The Prevention and Early Detection of Colic in Horses
Horses are graceful, beautiful, and majestic animals. However, they're also susceptible to certain illnesses than can be life-threatening. Today, we want to talk about the prevention and early detection of colic in horses.
Colic in horses is a very frequent problem and is one of the main causes of death. This is especially true when the condition goes undetected or untreated. Therefore, the prevention and early detection of colic in horses is extremely important.
It’s worth mentioning that, despite the efforts of caregivers, colic can still often occur. The truth is, this species is very sensitive to a wide variety of variables. What’s more, their anatomy and physiology don’t help when it comes to recovery. So, if you notice any signs of this illness, it’s best to seek the help of a professional right away.
Colic refers to acute pain in the belly due to spasms in the muscles around the affected organ. Not every case has to do with the viscera of the digestive system (see renal colic, for example). However, when we refer to colic in horses, it usually has to do with the digestive system, be it the stomach or the intestine.

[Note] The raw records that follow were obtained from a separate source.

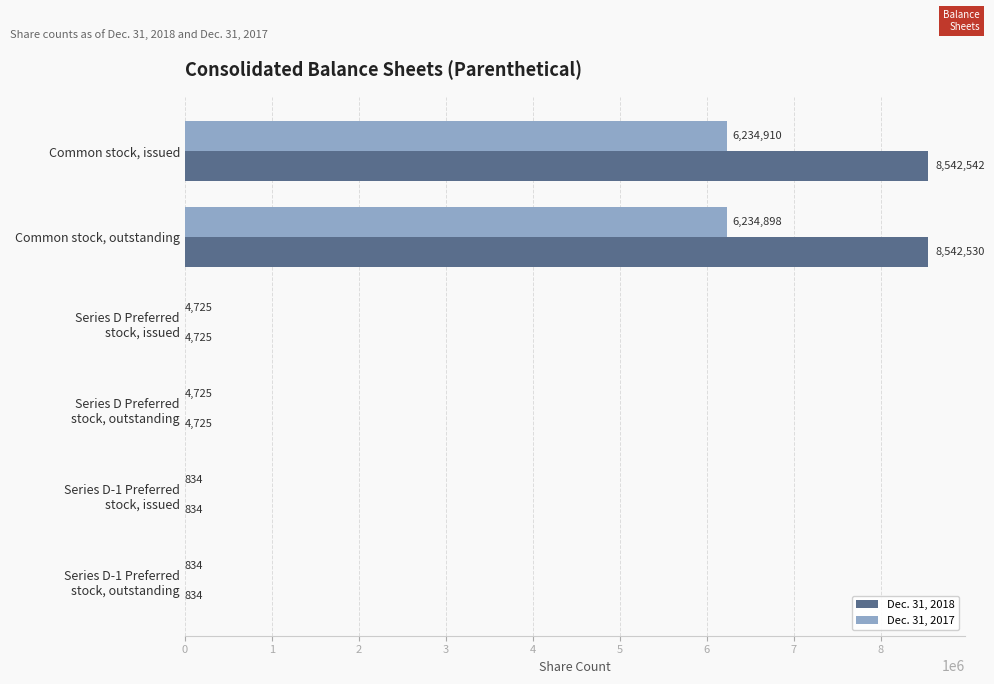

What is the sum of all Dec. 31, 2018 values?

17096190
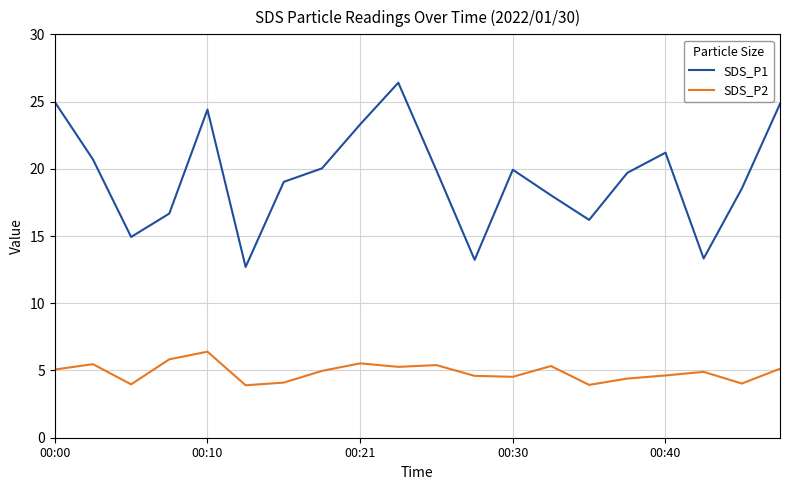

Which series has the largest total across all categories?

SDS_P1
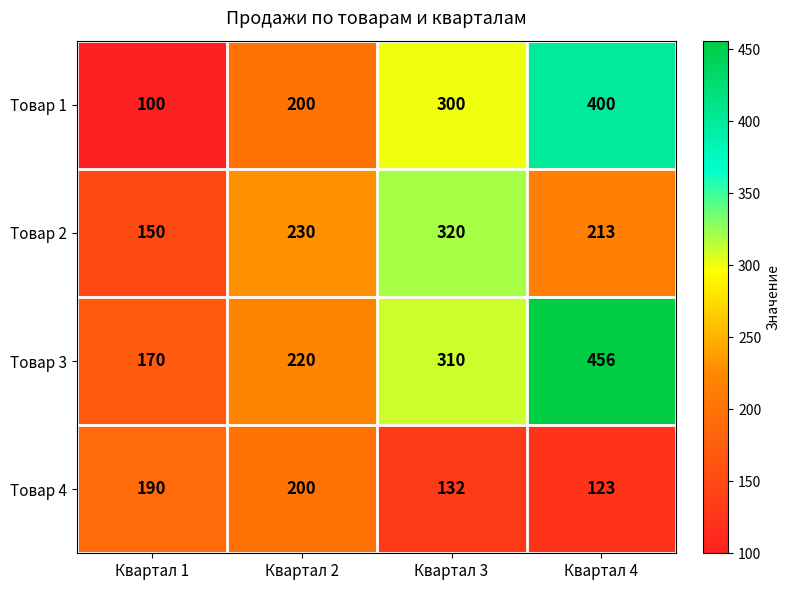

The Товар 3 series shows 220 at Квартал 2. True or false?

True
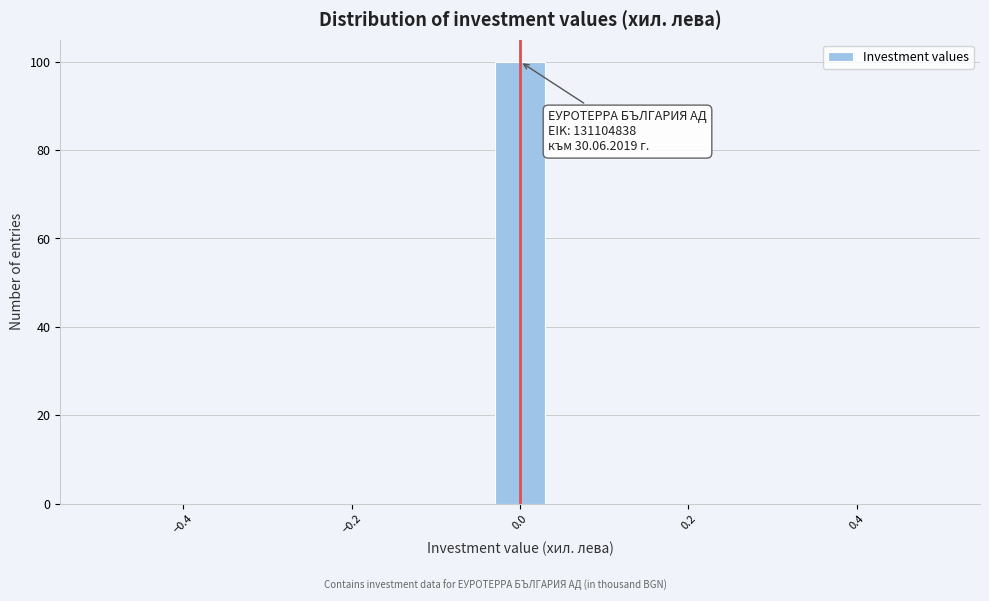

Around what value on the x-axis is the tallest bar? Give the approximate position of its centre, as read against the axis.

0.00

People who know about horses know perfectly well how serious these illnesses can be. It may be because they had to treat a horse for colic, or because their horse died from colic without them knowing.
Is there a predisposition in this species when it comes to colic?
Yes. There are various reasons why this tendency exists, including the following:
- Their anatomy: Horses have a relatively small stomach, meaning their gastric transit is very fast. Therefore, throughout the day, they send food to the intestine with insufficient digestion levels.
- Feeding errors: This has to do fundamentally with the quality and quantity of their food. What’s more, horses are very sensitive to abrupt changes in their diet.
- Poor handling: Excessive exercise or drinking very cold water, among other things.
- The presence of other ailments or illnesses, especially stomach or intestinal disorders.
- Chewing defects: Ideally, horses should chew slowly and carefully. What’s more, their mouths should be healthy and their teeth in perfect shape.
And most importantly: Horses can’t vomit because their digestive tract won’t allow it. So, they can’t relieve discomfort by emptying their stomach context. To compensate, their stomach begins to dilate and can even come to burst, causing peritonitis.
First of all, it’s important to observe animals for a few minutes to see if you notice anything strange. Pay attention to their overall condition, behavior, and attitude. During spasms, horses may seem restless, moving constantly, and tend to scratch the ground.
In general, they shift their position constantly and look anxiously at their sides. They may also lie down carefully–or even abruptly–and roll around.
Other perhaps more evident signs include:
- An increase in the volume of the abdomen
- The presence of uneaten food in the trough
- Chances in the consistency of bowel movement, or even the total absence of defecation and urination
- Sweating for no apparent reason
If the early detection of colic in horses doesn’t take place and the condition isn’t treated quickly, it can produce a serious electrolyte imbalance. This, in turn, can lead to shock and the horse’s death.
What should you do if you suspect a horse has colic?
This is a serious illness and it’s likely to produce an emergency situation for the animal. Therefore, the early detection of colic in horses, as well as early intervention, are both essential in preventing possible complications.
A veterinarian will determine the right course of treatment–medication of surgery–by means of a clinical exam. Early diagnosis is a fundamental key element in preventing the deal of the animal.
As with any illness, the key is to prevent the causes that can lead to symptoms.
As we mentioned already, there are many possible causes that vary greatly from each other. For example, you may need to fix the horse’s teeth and treat the animal periodically for gastrointestinal parasites. You should also carefully control your horse’s diet, keeping in mind their sensitivity to abrupt changes.
The prognosis will depend on a variety of factors, including the following:
- The cause. Do you know the cause? Is it serious? Have you been able to resolve it?
- How soon you detect the first symptoms.
- The early treatment of colic by means of a veterinarian prescribed treatment.
- How well the animal responds to treatment (unfortunately, this is beyond our control).
- The reestablishment of the animal’s gastrointestinal physiology.
- The appearance of complications: compromised blood circulation, shock, the bursting of viscera, etc…
Just the same, despite the efforts of owners and veterinarians, colic is the main cause of mortality in horses.